The holy grail of electronics is ultra fast speeds. Engineers always strive for efficient signal transference between components, and speed is an integral part of that efficiency. By minimising the time it takes for data to be transferred, electronic devices are able to do more with less.
A fast circuit has fast capture times, or the time it takes to capture and react to a signal. When a signal is present in a system, it may last for only thousandths of a second. If a component is slow, it won't even react to it. Microwaves last even shorter than this. With a fast circuit, home satellite systems would not be possible since the circuitry would be too slow to capture the signals.
Without a fast circuit, download times from the Internet to a computer would be lengthy. When the Internet was first introduced, downloading a simple program could take hours. In 2010, the same program takes about 2 minutes to download. Engineering professor Ajay Nahata at the University of Utah states that with even faster circuits, an entire movie can be downloaded in a few seconds.

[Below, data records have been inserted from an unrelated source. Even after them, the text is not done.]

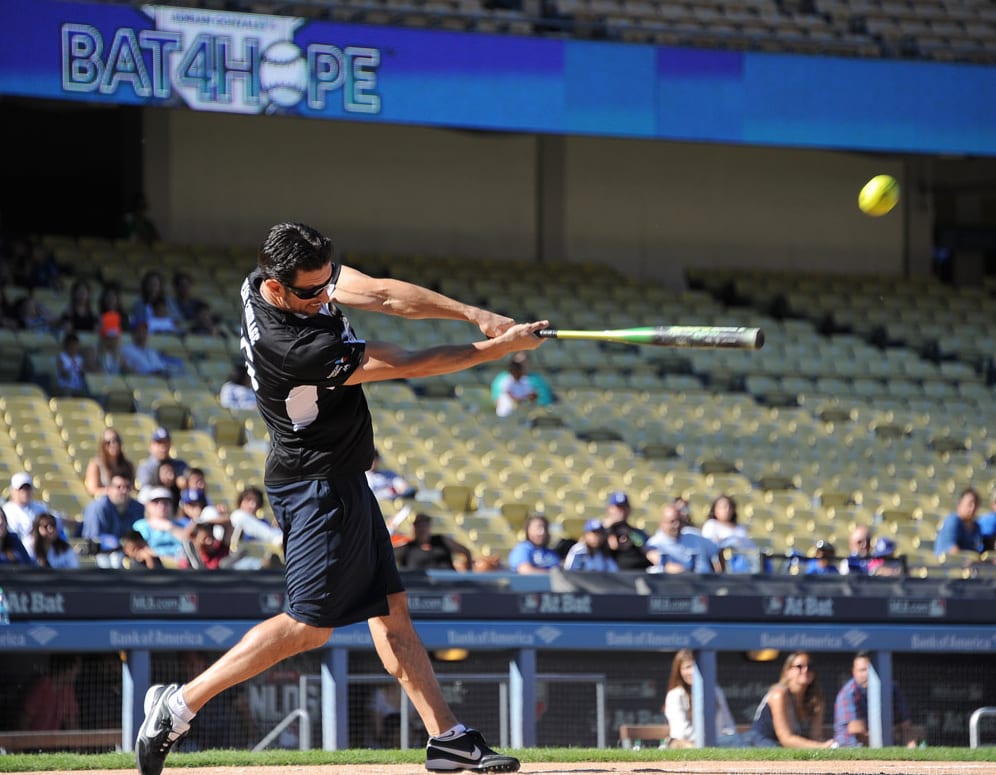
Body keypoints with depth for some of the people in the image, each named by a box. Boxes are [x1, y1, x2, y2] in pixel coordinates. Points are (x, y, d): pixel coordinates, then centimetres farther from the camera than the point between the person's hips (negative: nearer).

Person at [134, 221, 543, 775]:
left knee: (389, 607, 9)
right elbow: (409, 365, -23)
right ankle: (180, 705, -6)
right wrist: (500, 347, -15)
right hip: (317, 485, -10)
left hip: (343, 480, 10)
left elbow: (383, 295, -3)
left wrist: (477, 315, -14)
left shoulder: (310, 274, -6)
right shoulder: (293, 349, -31)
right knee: (310, 625, -10)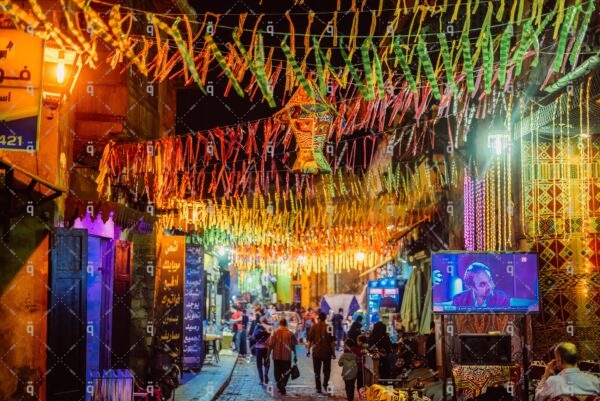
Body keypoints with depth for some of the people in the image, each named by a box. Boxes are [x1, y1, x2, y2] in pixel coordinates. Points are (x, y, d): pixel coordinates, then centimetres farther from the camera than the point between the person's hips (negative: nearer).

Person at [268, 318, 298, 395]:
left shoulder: (275, 333, -5)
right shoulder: (290, 334, -4)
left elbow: (270, 345, -6)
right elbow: (293, 346, 0)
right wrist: (295, 356, 10)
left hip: (277, 357, 0)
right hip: (287, 357, 0)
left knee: (278, 373, 14)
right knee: (286, 373, 8)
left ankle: (279, 387, 14)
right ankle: (282, 385, -12)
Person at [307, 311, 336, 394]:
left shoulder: (314, 327, -4)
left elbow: (310, 340, -5)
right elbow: (332, 342, -5)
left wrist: (309, 350, 5)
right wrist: (333, 353, 2)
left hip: (316, 352, 0)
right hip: (327, 352, 0)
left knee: (317, 371, 10)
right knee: (327, 370, 15)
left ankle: (318, 387, 9)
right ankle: (325, 383, -3)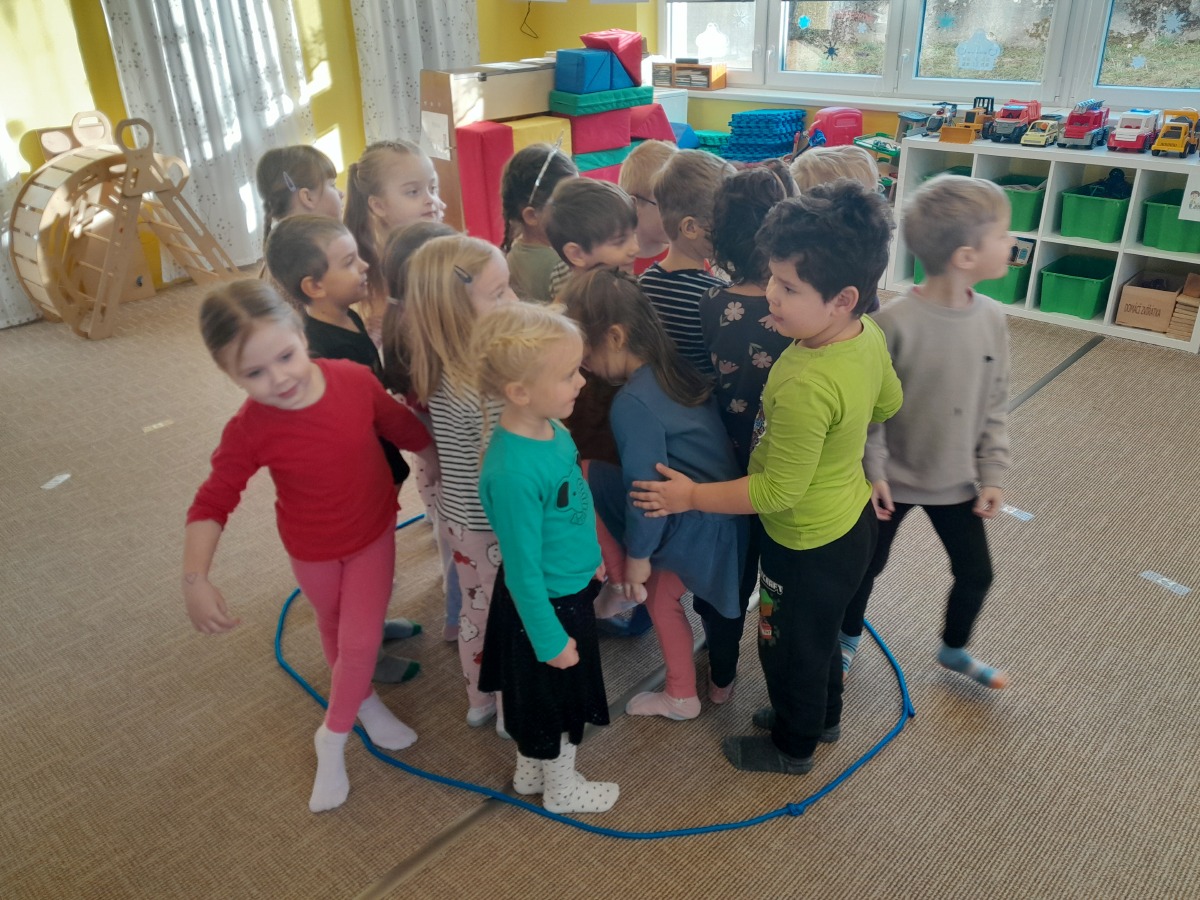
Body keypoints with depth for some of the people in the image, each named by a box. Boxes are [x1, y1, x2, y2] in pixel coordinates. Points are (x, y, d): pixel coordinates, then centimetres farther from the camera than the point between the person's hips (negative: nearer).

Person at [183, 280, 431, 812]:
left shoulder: (354, 380, -24)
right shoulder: (249, 432, -28)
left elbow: (405, 429, -8)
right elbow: (212, 504, -20)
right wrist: (195, 580, -31)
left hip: (374, 533, 1)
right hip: (313, 549, 0)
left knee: (360, 639, 3)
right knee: (334, 628, 24)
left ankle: (333, 737, 29)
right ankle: (362, 699, 53)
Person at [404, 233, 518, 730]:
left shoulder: (440, 369, -7)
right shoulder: (487, 387, -33)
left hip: (458, 516, 8)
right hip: (497, 527, -8)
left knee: (477, 611, 26)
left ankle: (480, 700, 49)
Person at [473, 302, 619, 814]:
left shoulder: (553, 429, -9)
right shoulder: (514, 472, -36)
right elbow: (523, 567, -26)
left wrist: (589, 557, 20)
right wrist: (550, 638, -16)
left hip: (570, 588, 8)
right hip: (545, 605, -8)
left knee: (539, 699, 28)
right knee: (556, 701, 18)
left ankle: (530, 771, 53)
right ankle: (561, 789, 45)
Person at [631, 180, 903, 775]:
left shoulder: (805, 387, -38)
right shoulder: (869, 334, -11)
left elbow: (779, 490, -30)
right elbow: (888, 402, 8)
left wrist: (692, 497, -21)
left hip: (808, 544, -8)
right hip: (852, 518, 8)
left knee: (790, 646, 18)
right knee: (819, 632, 31)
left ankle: (793, 747, 45)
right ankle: (823, 716, 56)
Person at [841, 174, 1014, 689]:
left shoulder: (992, 319, -8)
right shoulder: (896, 321, -24)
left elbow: (995, 405, 2)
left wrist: (993, 473, 0)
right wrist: (871, 472, -14)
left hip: (957, 480, 5)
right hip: (892, 478, -4)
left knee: (976, 573, 16)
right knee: (867, 565, 15)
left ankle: (954, 650, 45)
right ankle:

Without a fast circuit, data processing would be next to impossible. For example, an MRI machine produces detailed cross-section images of the human body. These images must be transferred as data. With a slow system, it would take one day or more to process just a single image, yet 30 images are made every 90 seconds during a procedure. This translates into three images per second. A fast system of data transference is absolutely required for an MRI and other medical equipment to transfer data to a computer.
Fibre optic technology is a huge leap forward in electronics. Copper wire is adequate for most electronics, but it slows electricity down due to its internal resistance. By converting electrical signals into light, signals can be transferred down a fibre optic cable far faster than electricity down a copper wire. Light is not slowed down and, as a result, signal transfer is thousands of times quicker.